TASK TO CARRY OUT
Return the listing below line for line without changes, leaving out the pictures.

^^^^^^^^^^^^^^^^

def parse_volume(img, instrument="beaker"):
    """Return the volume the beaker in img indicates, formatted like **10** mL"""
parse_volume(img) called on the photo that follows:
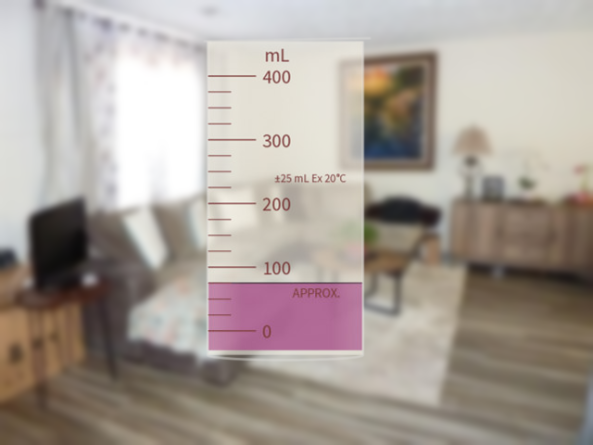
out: **75** mL
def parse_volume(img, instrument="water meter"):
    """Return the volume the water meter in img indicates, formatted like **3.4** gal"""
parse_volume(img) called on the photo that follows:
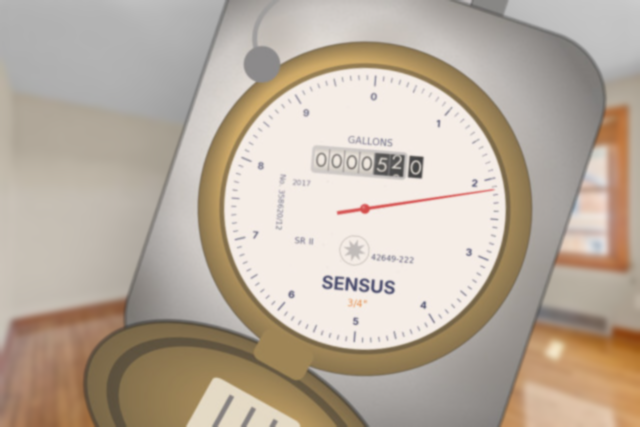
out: **522.1** gal
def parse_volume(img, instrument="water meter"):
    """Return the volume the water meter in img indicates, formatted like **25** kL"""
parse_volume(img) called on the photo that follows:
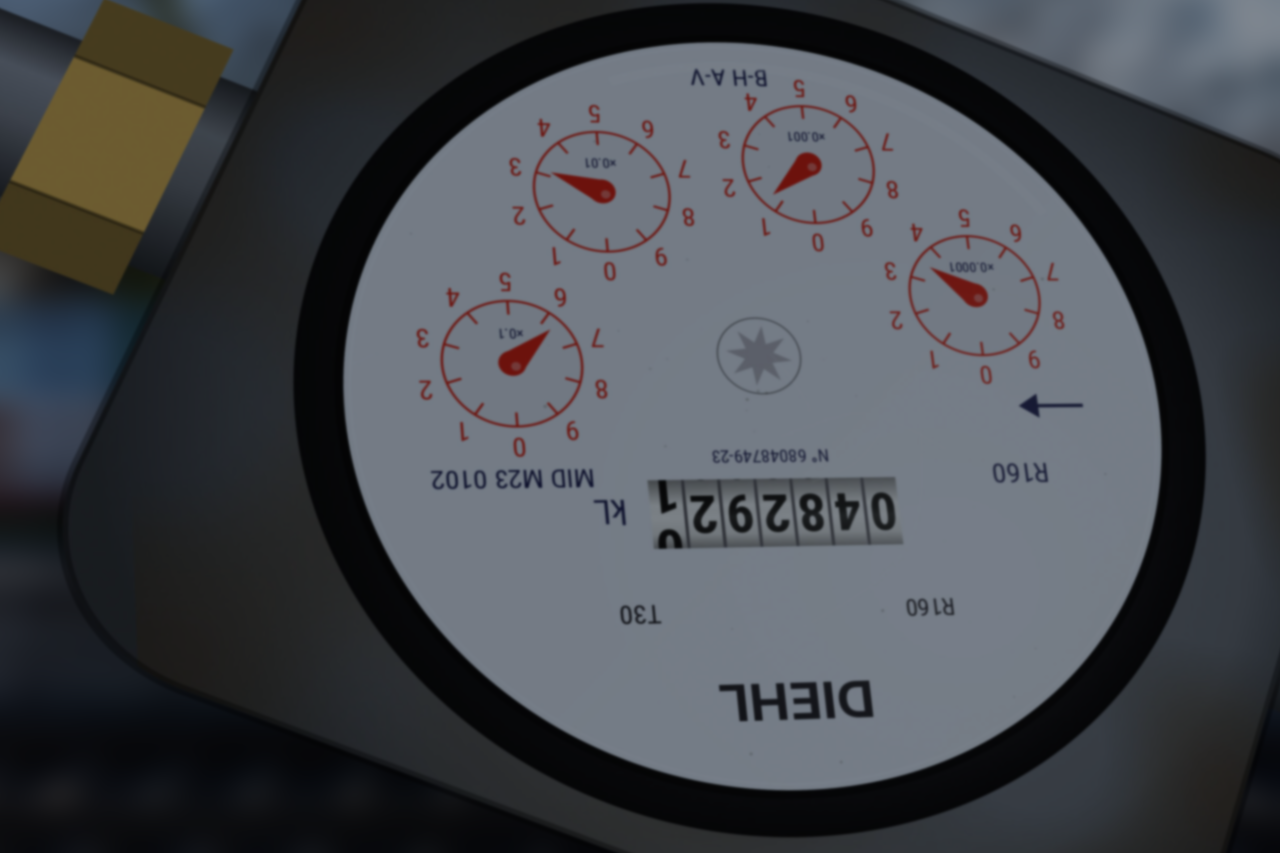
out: **482920.6313** kL
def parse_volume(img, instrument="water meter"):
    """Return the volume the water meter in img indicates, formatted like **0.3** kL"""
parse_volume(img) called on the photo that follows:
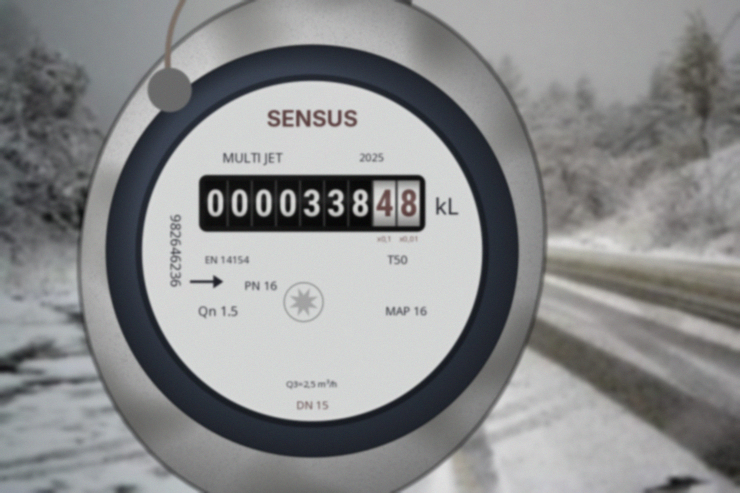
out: **338.48** kL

^^^^^^^^^^^^^^^^

SOLUTION FOR THIS EXERCISE
def parse_volume(img, instrument="beaker"):
    """Return the volume the beaker in img indicates, formatted like **10** mL"""
parse_volume(img) called on the photo that follows:
out: **75** mL
def parse_volume(img, instrument="water meter"):
    """Return the volume the water meter in img indicates, formatted like **3.4** gal"""
parse_volume(img) called on the photo that follows:
out: **522.1** gal
def parse_volume(img, instrument="water meter"):
    """Return the volume the water meter in img indicates, formatted like **25** kL"""
parse_volume(img) called on the photo that follows:
out: **482920.6313** kL
def parse_volume(img, instrument="water meter"):
    """Return the volume the water meter in img indicates, formatted like **0.3** kL"""
parse_volume(img) called on the photo that follows:
out: **338.48** kL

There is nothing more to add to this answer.